* Your assignment: Recast the listing as a two-column CSV with the headers "keypoint" and "position": begin at the line that has "right shoulder: (925, 304, 24)" and stop after the last line of the listing. Give one row per line, with the name in one quoted field and its value in the other, and turn any line breaks into spaces.

Skeletal landmark data
-.-.-

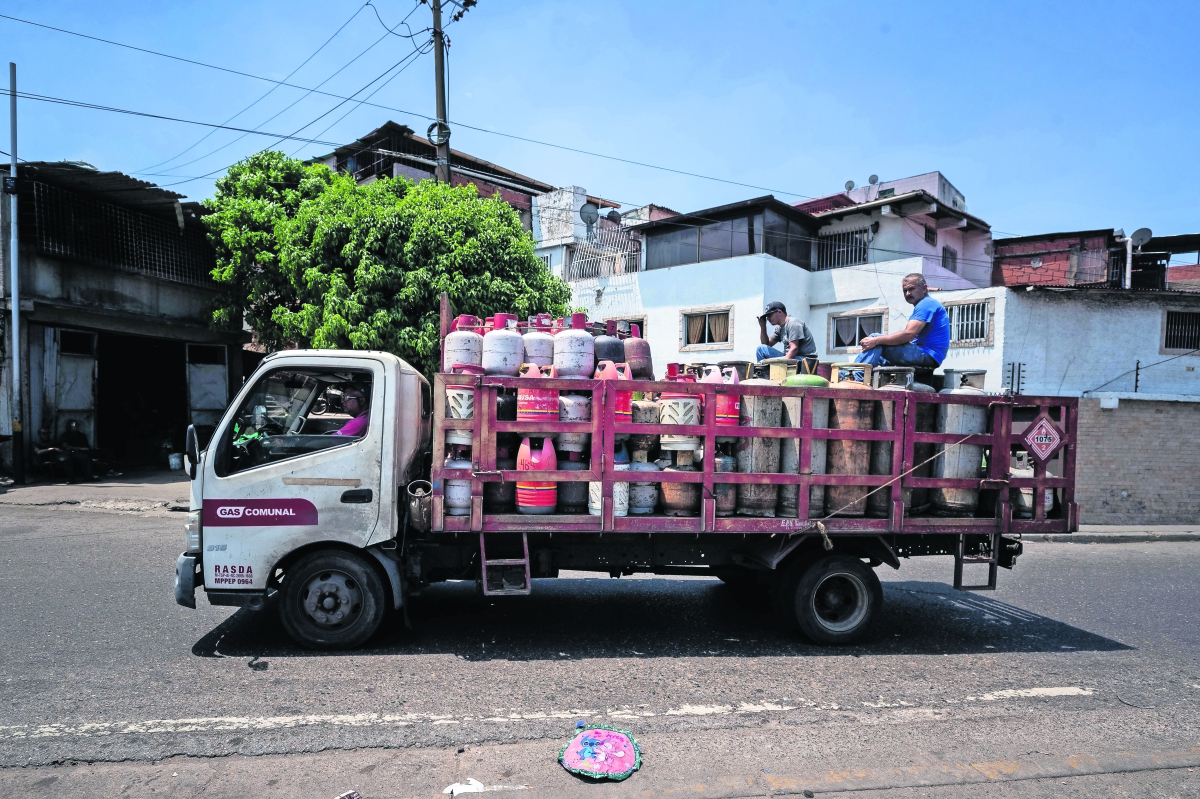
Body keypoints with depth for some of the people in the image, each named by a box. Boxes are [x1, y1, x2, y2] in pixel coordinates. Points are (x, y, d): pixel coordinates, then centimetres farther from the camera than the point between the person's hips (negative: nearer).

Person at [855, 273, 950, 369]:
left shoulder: (927, 304, -9)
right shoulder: (925, 304, 24)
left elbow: (908, 335, -21)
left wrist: (876, 340, -20)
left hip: (927, 356, -11)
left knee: (876, 341, -16)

-.-.-

* Solution:
keypoint,position
"right shoulder:","(925, 304, 24)"
"left elbow:","(908, 335, -21)"
"left wrist:","(876, 340, -20)"
"left hip:","(927, 356, -11)"
"left knee:","(876, 341, -16)"